Уран резко развернулся. На лице его играла ехидная улыбка, какая недавно красовалась на лице Йонаса, а в глазах стояли слёзы. Он развёл руками:
- Браво, Андрей Пешков, вы снова замечательно сделали свою работу. Да, всё дело в вине. Рады? Нет, по лицу вашему вижу, что сейчас вы будете размышлять, почему же я чувствую вину. Не перед отцом, а перед девочкой. Не затруждайтесь, я расскажу. Теперь я понимаю, как вам нравится разгадывать загадки и лезть в самую суть всех дел.
Восемь лет назад. Вы думаете, что меня просто так подозревали в её смерти? Нет. Был свидетель, который видел меня с ней.

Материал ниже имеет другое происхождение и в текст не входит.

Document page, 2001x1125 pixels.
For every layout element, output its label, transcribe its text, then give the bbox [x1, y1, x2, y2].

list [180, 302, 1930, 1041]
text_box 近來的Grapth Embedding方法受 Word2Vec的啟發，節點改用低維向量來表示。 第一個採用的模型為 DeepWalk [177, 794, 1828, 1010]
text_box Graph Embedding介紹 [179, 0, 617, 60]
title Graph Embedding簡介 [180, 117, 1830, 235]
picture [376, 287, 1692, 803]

Не смотрите на меня так, он всё равно ошибся. Ну, в какой-то мере. Это был обычный вечер, когда я шёл встречаться с Лизабет. А навстречу мне шли два человека. Это был мужчина, чьего лица я не видел, потому что он его хорошо спрятал под плащом и шляпой. А за руку он вёл рыдающую девочку, двенадцатилетнюю девочку, которая вырывалась и просила, даже умоляла, пустить её домой. Но я ничего не заподозрил. Я просто прошёл мимо, думая о чём-то своём.
Скажите мне, детектив, что я должен был чувствовать? Вы можете себе представить, что творилось у меня в голове, когда я на следующее утро услышал в новостях об этом убийстве? Все приметы подходили. Только вчера я мимолётом глянул в эти детские, живые и мокрые глаза. Мне казалось, всего-навсего каприз ребёнка, как это обычно бывает у детей. Да, конечно! Вот этот ребёнок, изнасилованный, убитый, брошенный в каком-то недостроенном доме. А ведь если бы я обратил внимание, я бы смог спасти невинную жизнь, которая даже толком распуститься не успела…

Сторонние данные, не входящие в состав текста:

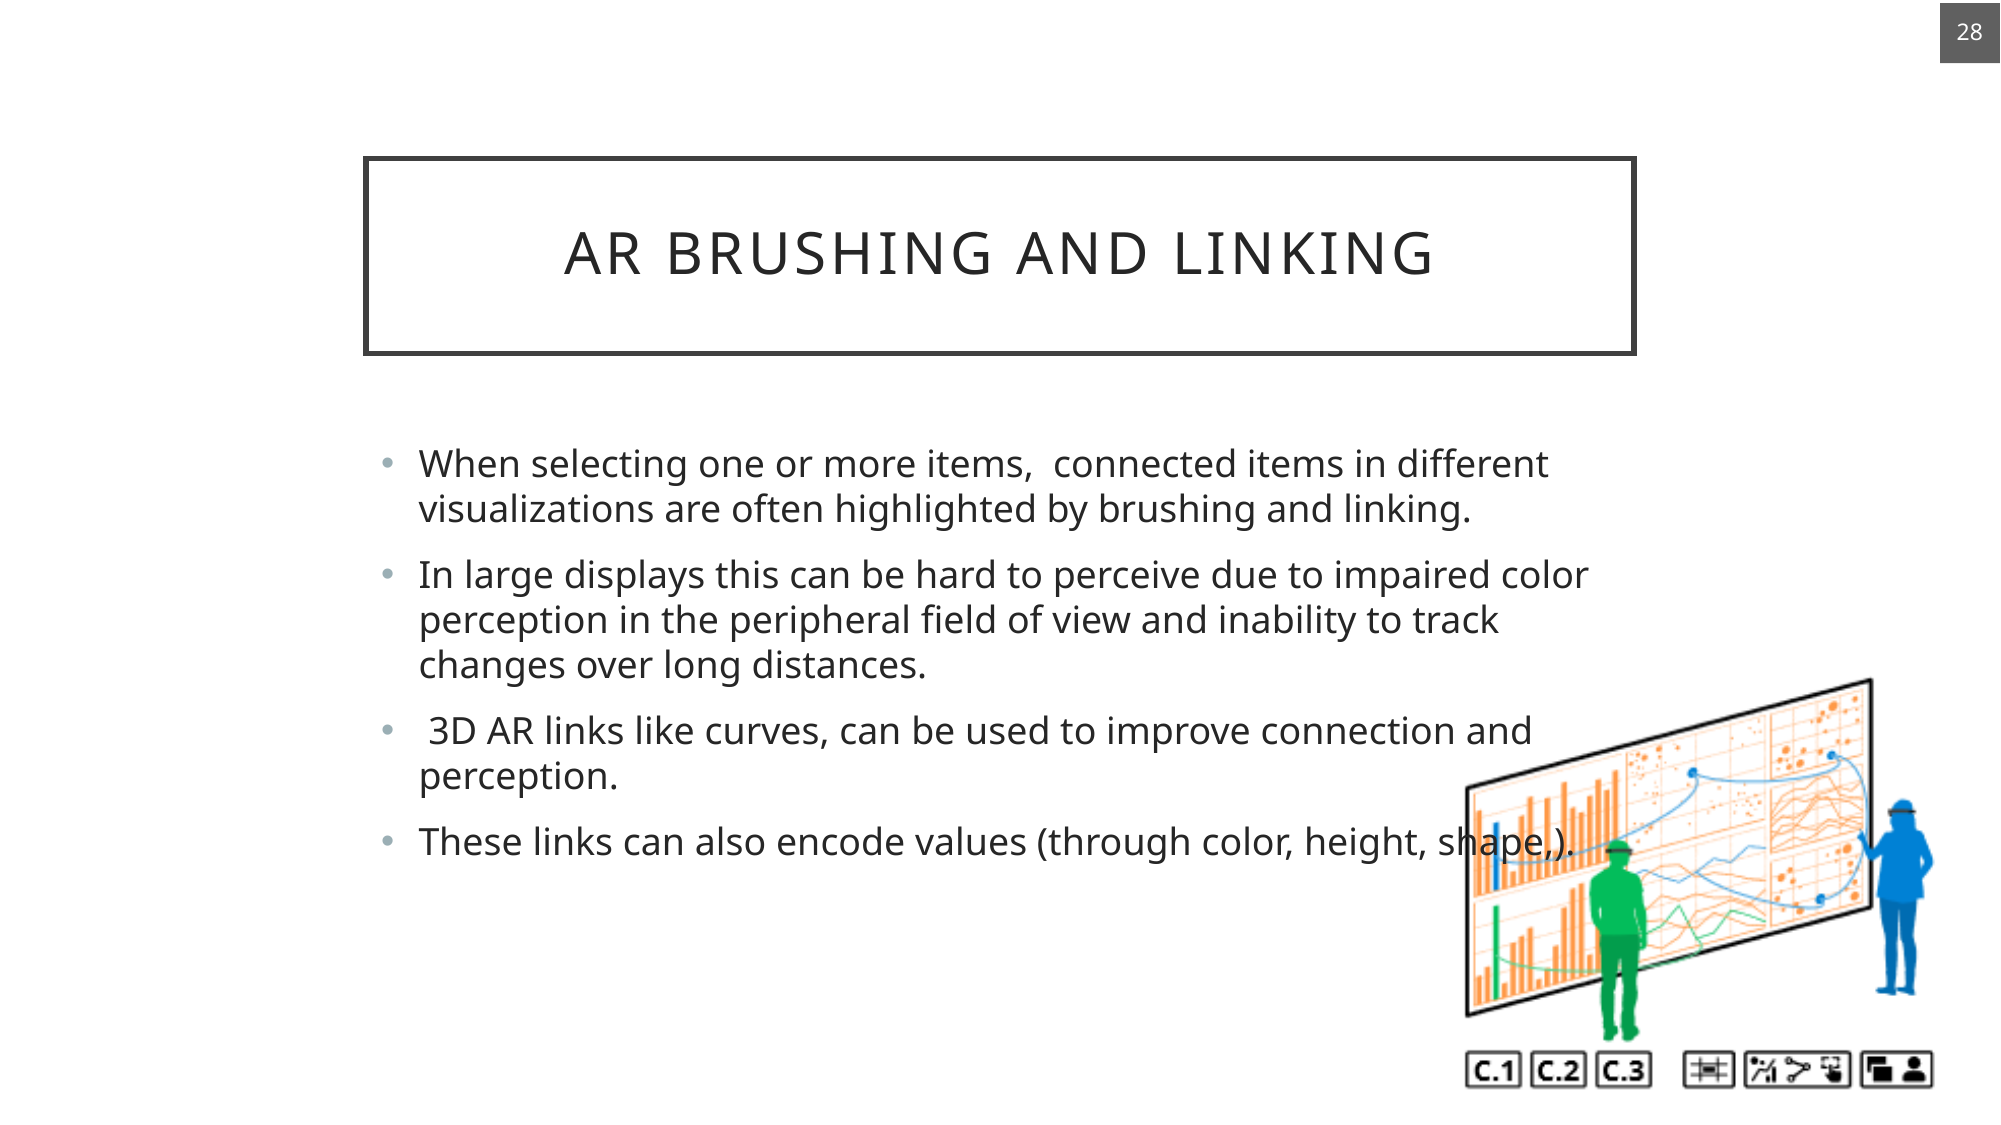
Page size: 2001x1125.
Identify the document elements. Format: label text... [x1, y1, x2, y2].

Тогда я решил, что мой долг – найти убийцу. Но у меня не было полномочий вести расследование. Тогда я попросил отца, чтобы он взялся за дело, а меня держал в курсе событий. Прошло несколько дней, но никаких улик не попадалось. В один день Лизабет позвонила мне, попросила, чтобы я переночевал у неё. Она хотела сказать мне что-то важное. А потом, как назло, пришёл отец, и попросил меня этой ночью остаться дома, толком не объяснив причину. Мы повздорили. Это естественно, что я выбрал Лизабет. Её новость действительно была важна – она ждала от меня ребёнка. А потом позвонил отец. Мы тогда уже спали, но что-то меня разбудило, хотя телефон был поставлен на бесшумный режим.

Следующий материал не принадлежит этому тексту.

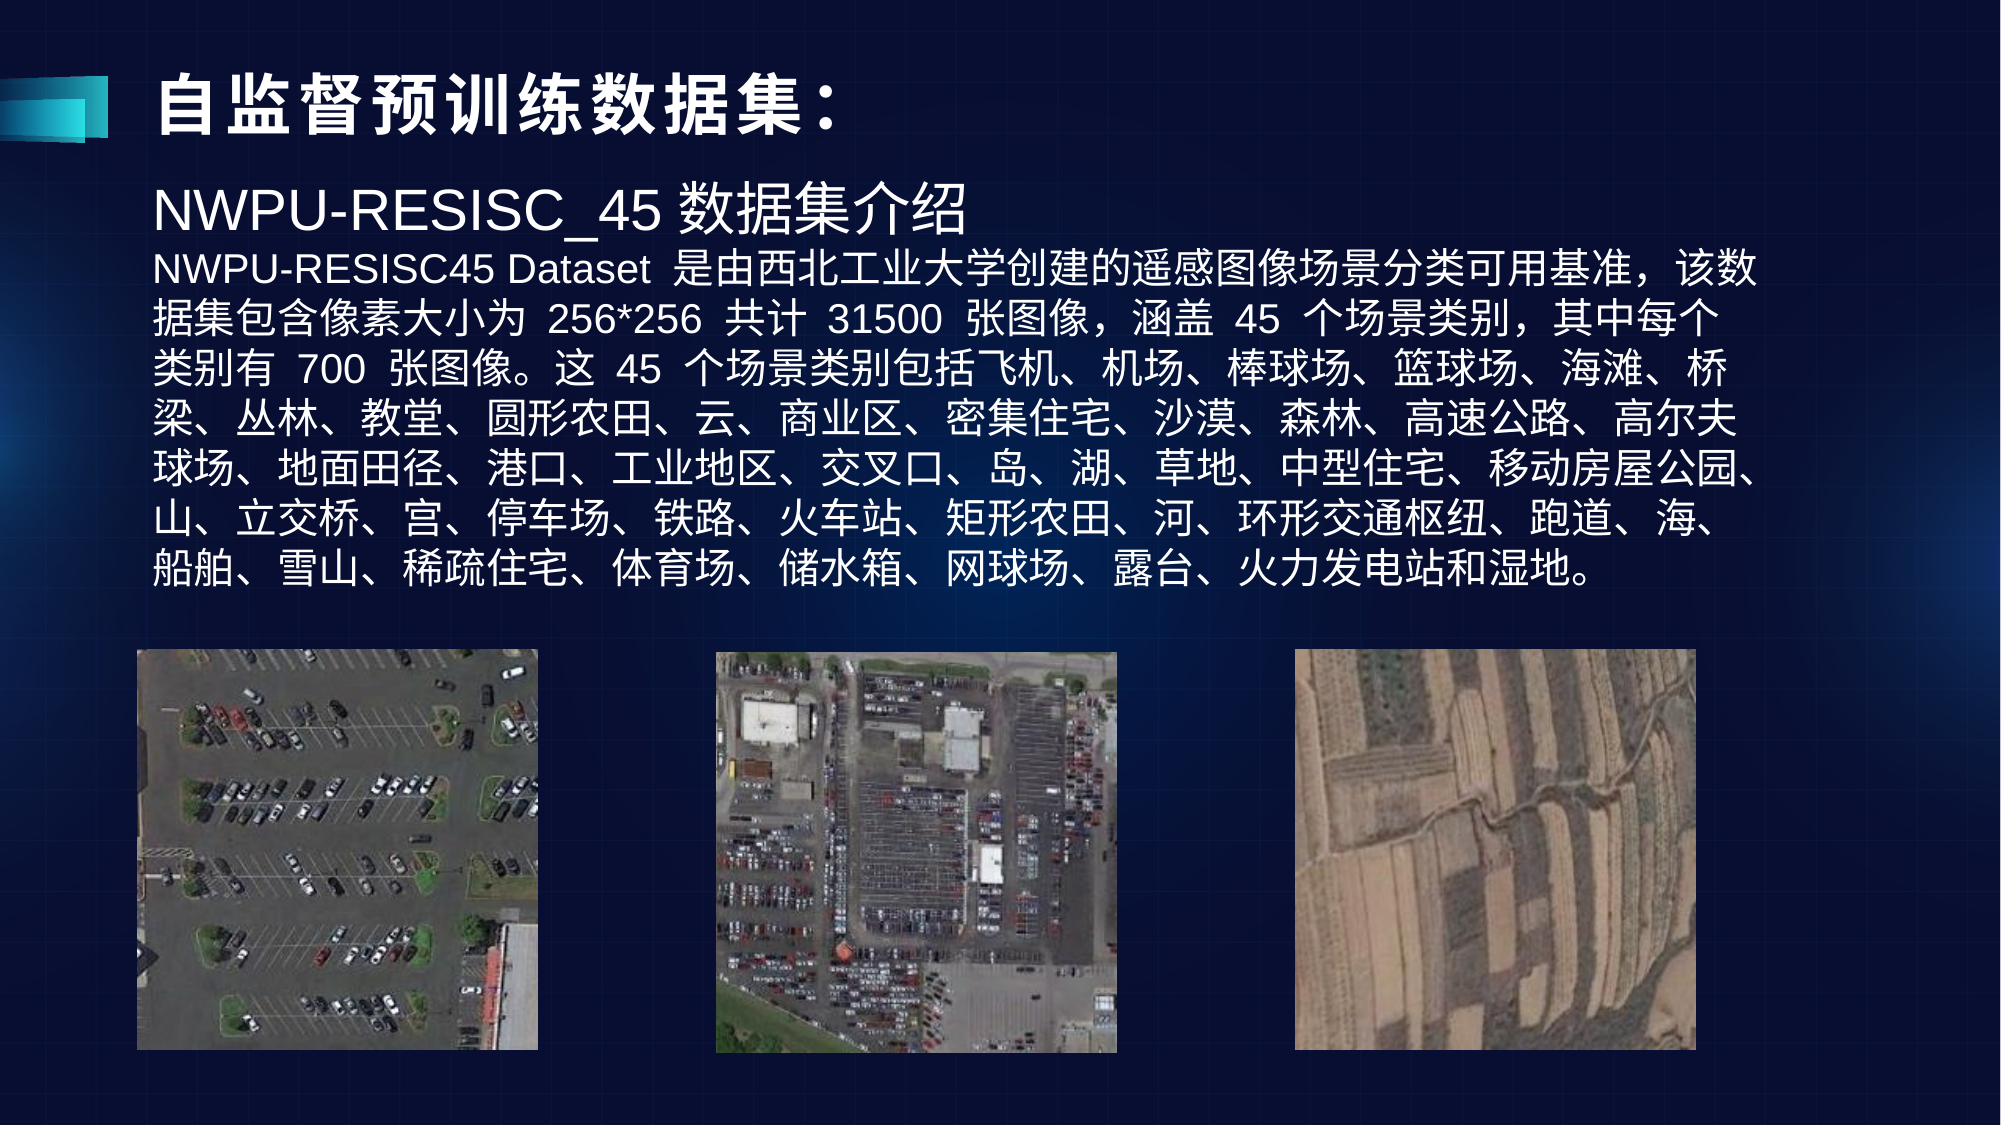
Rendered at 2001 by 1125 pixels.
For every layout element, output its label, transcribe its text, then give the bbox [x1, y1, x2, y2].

text_box 01 [77, 99, 85, 138]
title 自监督预训练数据集： [137, 63, 1863, 153]
text_box NWPU-RESISC_45数据集介绍 NWPU-RESISC45 Dataset 是由西北工业大学创建的遥感图像场景分类可用基准，该数据集包含像素大小为 256*256 共计 31500 张图像，涵盖 45 个场景类别，其中每个类别有 700 张图像。这 45 个场景类别包括飞机、机场、棒球场、篮球场、海滩、桥梁、丛林、教堂、圆形农田、云、商业区、密集住宅、沙漠、森林、高速公路、高尔夫球场、地面田径、港口、工业地区、交叉口、岛、湖、草地、中型住宅、移动房屋公园、山、立交桥、宫、停车场、铁路、火车站、矩形农田、河、环形交通枢纽、跑道、海、船舶、雪山、稀疏住宅、体育场、储水箱、网球场、露台、火力发电站和湿地。 [137, 164, 1775, 600]
picture [0, 0, 2001, 1125]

Он просил меня срочно приехать. Что-то важное узнал, связанное со мной. Я, ничего не подозревая, направился домой. А дома меня уже ждало тело ещё одного человека, жизнь которого я мог бы спасти, подумав о других, а не о себе. Я был жестоко наказан за свой эгоизм. В тот момент я забыл про всякую осторожность. Я подошёл к отцу, толкал его, пытался разбудить. Испачкавшись его кровью, я схватился за орудие убийства, валявшийся рядом – собственный пистолет отца. Я оставил много следов, из-за которых всё подозрение и пало на меня. А когда об убийстве Антона Алайва начало вещать телевидение, показывая и моё лицо, позвонил тот умник и сказал, что видел меня с убитой девочкой. Он как раз жил в том дому, рядом с которым мы периминулись: я, девочка и её настоящий убийца.
Всего этого было предостаточно. Они посадили меня за убийства, а я сел за то, что не предотвратил их.
Уран закончил свою речь. Он тяжело дышал, но, замолчав, сумел совладать с собой. Всё сказанное взволновало ещё больше, чем тогда, когда происходило. Андрей вслушивался в каждую мелочь, теперь же он стоял, анализируя услышанное:
- И ты так просто отказался от всего, особенно от беременной девушки? Ты ведь и её наказал. Она чуть не кончила жизнь самоубийством.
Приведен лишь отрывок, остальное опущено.